----- Original Message -----
On 01/26/2014 12:01 AM, Perry Myers wrote:
> Ok, I've been chasing down some networking issues along with some other
> folks. Here's what I'm seeing:
>
> Starting with a vanilla F20 cloud image running on a F20 host, clone
> devstack into it and run stack.sh.
>
> First thing is that the RabbitMQ server issue I noted a few weeks ago is
> still intermittently there. So during the step where rabbitmqctl is run
> to set the password of the rabbit admin user, it might fail and all
> subsequent AMQP communication fails which makes a lot of the nova
> commands in devstack also fail.
>
> But... if you get past this error (since it is intermittent), then
> devstack seems to complete successfully. Standard commands like nova
> list, keystone user-list, etc all work fine.
>
> I did note though that access to Horizon does not work. I need to
> investigate this further.
>
> But worse than that is when you run nova boot, the host to guest
> networking (remember this is devstack running in a VM) immediately gets
> disconnected. This issue is 100% reproducible and multiple users are
> reporting it (tsedovic, eharney, bnemec cc'd)
>
> I did some investigation when this happens and here's what I found...
>
> If I do:
>
> $ brctl delif br100 eth0
>
> I was immediately able to ping the guest from the host and vice versa.
>
> If I reattach eth0 back to br100, networking stops again
>
> Another thing... I notice that on the system br100 does not have an ip
> address, but eth0 does. I thought when doing bridged networking like
> this, the bridge should have the ip address and the physical iface that
> is attached to the bridge does not get an ip addr.
>
> So... I tweaked /etc/sysconfig/network-scripts/ifcfg-eth0 to remove the
> dhcp from the bootproto line and I copied ifcfg-eth0 to ifcfg-br100
> allowing it to use bootproto dhcp
>
> I brought both ifaces down and then brought them both up. eth0 first
> and br100 second
>
> This time, br100 got the dhcp address from the host and networking
> worked fine.
>
> So is this just an issue with how nova is setting up bridges?
>
> Since this network disconnect didn't happen until nova launched a vm, I
> imagine this isn't a problem with devstack itself, but is likely an
> issue with Nova Networking somehow.
>
> Russell/DanS, is there any chance that all of the refactoring you did in
> Nova Networking very recently introduce a regression?

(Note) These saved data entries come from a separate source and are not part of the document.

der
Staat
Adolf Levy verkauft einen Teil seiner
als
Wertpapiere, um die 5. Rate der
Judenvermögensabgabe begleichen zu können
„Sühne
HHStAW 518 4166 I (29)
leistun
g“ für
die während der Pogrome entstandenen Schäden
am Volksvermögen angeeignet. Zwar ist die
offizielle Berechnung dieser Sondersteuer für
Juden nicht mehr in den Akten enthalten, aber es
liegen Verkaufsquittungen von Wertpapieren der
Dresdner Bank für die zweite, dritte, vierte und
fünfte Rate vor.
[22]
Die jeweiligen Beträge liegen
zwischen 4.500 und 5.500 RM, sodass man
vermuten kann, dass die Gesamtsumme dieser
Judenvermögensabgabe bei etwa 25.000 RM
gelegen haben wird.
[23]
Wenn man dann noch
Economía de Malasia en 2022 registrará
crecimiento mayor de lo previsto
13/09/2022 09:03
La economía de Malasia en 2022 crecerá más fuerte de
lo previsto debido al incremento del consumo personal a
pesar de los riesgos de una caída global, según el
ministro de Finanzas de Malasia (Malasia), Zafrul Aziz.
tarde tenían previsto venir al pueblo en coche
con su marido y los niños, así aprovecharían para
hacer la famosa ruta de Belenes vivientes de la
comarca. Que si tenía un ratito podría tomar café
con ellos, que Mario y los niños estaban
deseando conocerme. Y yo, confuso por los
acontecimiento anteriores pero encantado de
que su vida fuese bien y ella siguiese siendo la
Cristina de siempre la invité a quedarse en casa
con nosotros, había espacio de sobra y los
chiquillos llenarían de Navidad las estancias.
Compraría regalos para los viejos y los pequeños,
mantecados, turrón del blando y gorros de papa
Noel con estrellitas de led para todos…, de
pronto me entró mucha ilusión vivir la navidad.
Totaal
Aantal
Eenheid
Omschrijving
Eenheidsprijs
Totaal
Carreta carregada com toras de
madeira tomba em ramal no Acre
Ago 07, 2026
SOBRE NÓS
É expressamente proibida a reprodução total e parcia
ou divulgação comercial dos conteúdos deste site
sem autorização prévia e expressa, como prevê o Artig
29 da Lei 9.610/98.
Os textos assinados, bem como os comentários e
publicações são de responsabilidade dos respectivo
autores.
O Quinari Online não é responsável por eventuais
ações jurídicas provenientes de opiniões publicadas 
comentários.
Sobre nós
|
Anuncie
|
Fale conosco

I suppose it's possible. You could try going back to before any of the
nova-network-objects patches went in. The first one to merge was:
commit a8c73c7d3298589440579d67e0c5638981dd7718
Merge: a1f6e85 aa40c8f
Author: Jenkins <jenkins(a)review.openstack.org>
Date: Wed Jan 15 18:38:37 2014 +0000
Merge "Make nova-network use Service object"
Try going back to before that and see if you get a different result. If
so, try using "git bisect" to find the offending commit.
--
Russell Bryant
I am still unable to reproduce the networking issue in my environment. I booted a stock
Fedora 20 cloud image, installed git, cloned devstack and ran it with a minimal localrc
configuration (so using the defaults of nova-network and rabbitmq). Other than the
rabbitmq race issue that always makes my first stack.sh run on a new VM fail, I had no
problem completing stack.sh and booting a nova instance. The instance's IP was
correctly moved to the bridge for me. If this is a regression in nova network then it
only presents in combination with some other circumstance that isn't present for me.
As I mentioned in our off-list discussion of this, I run my development VM's in a
local OpenStack installation I have, so maybe there's some difference in the way the
networking works there. In any case, while I don't have an answer hopefully another
data point will help in figuring this out.
-Ben